Исходный текст:
○ ○ ○
Трудности перевода

Владимир Тольц:


В конце августа лондонская " Financial Times " опубликовала статью руководителя программы по Ближнему Востоку вашингтонского Центра стратегических и международных исследований Джона Олтермана. Статья, в которой автор рассуждал о последствиях становящихся все более популярными переводов иностранных статей на политические темы, имела неожиданный для многих резонанс в России и в русскоязычном Интернете.По понятным причинам Олтерман, занимающийся, прежде всего ближневосточными проблемами, концентрирует свое внимание на освещении в печати (точнее, на переводах публикаций) событий, связанных с недавними военными действиями в Ливане. Но диапазон вопросов, рассматриваемых в данной статье, гораздо шире, и лежат они в несколько иной плоскости. Переводы политических текстов рассматриваются Олтерманом как рычаг воздействия на мир. Этому развороту темы мы и посвящаем сегодняшнюю передачу, названную в честь популярного фильма Софии Копполы «ТРУДНОСТИ ПЕРЕВОДА».



Начнем с отрывков из статьи Джона Олтермана:



Если бы последний конфликт в Ливане разразился не сегодня, а какое-то время назад, он проходил бы по-другому - и не только на поле боя, но и на фронте борьбы за общественное мнение. Раньше войны были для нас чем-то далеким, и информация, которую люди получали о противнике, практически полностью зависела от государственной пропагандистской машины. Лишь немногие ученые разбирались в ситуации в далеких от нас странах мира, да и они, как правило, солидаризировались с позицией своего правительства, а не с теми, кого эти правительства считали врагами.
○ ○ ○
Сохранённые данные:
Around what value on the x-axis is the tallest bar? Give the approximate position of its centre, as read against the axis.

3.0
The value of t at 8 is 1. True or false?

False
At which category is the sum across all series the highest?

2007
○ ○ ○
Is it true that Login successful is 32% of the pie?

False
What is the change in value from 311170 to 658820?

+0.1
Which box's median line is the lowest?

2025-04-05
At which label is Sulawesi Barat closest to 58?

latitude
○ ○ ○
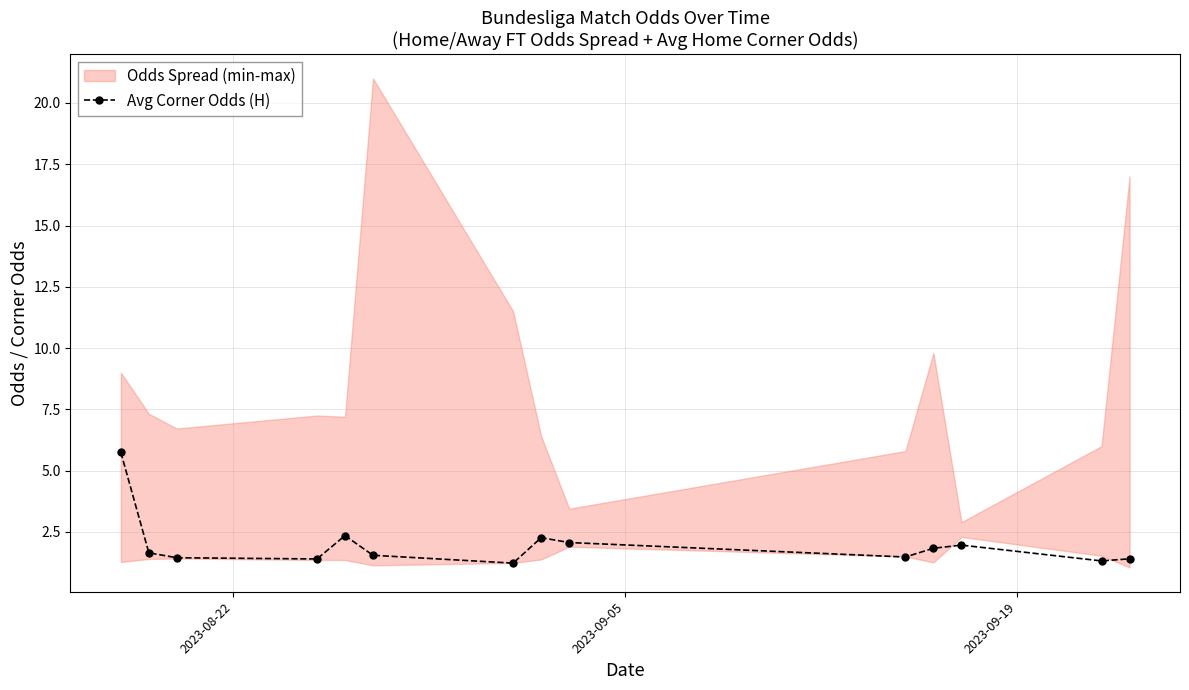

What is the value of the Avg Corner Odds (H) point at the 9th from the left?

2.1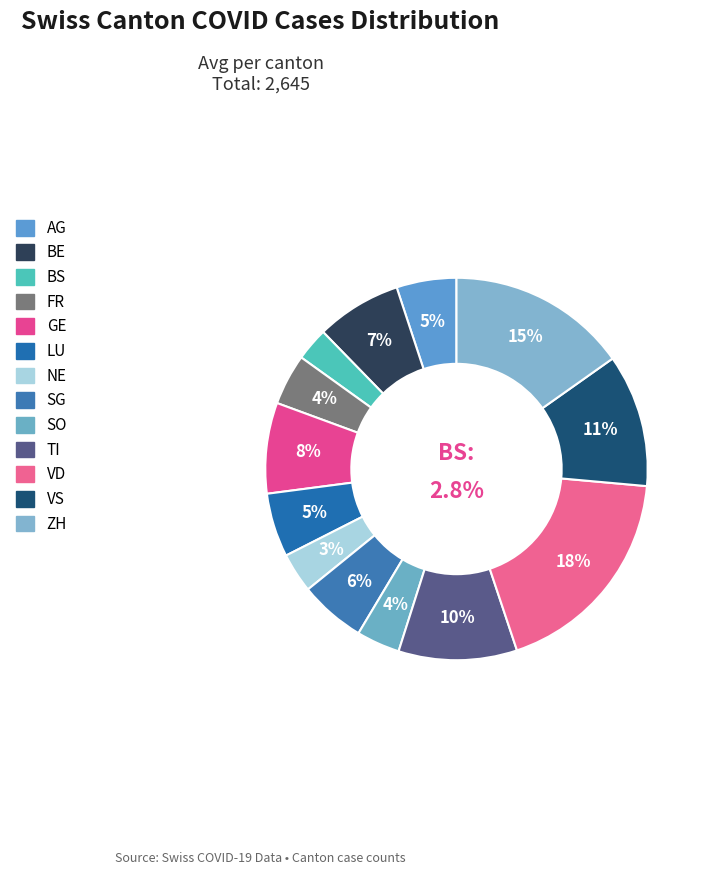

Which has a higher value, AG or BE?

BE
○ ○ ○
Условие задания: В честь какого фильма названа передача, о которой говорится в исходном тексте? Данные здесь никакой роли не играют.

Ответ к заданию: В честь популярного фильма Софии Копполы «Трудности перевода».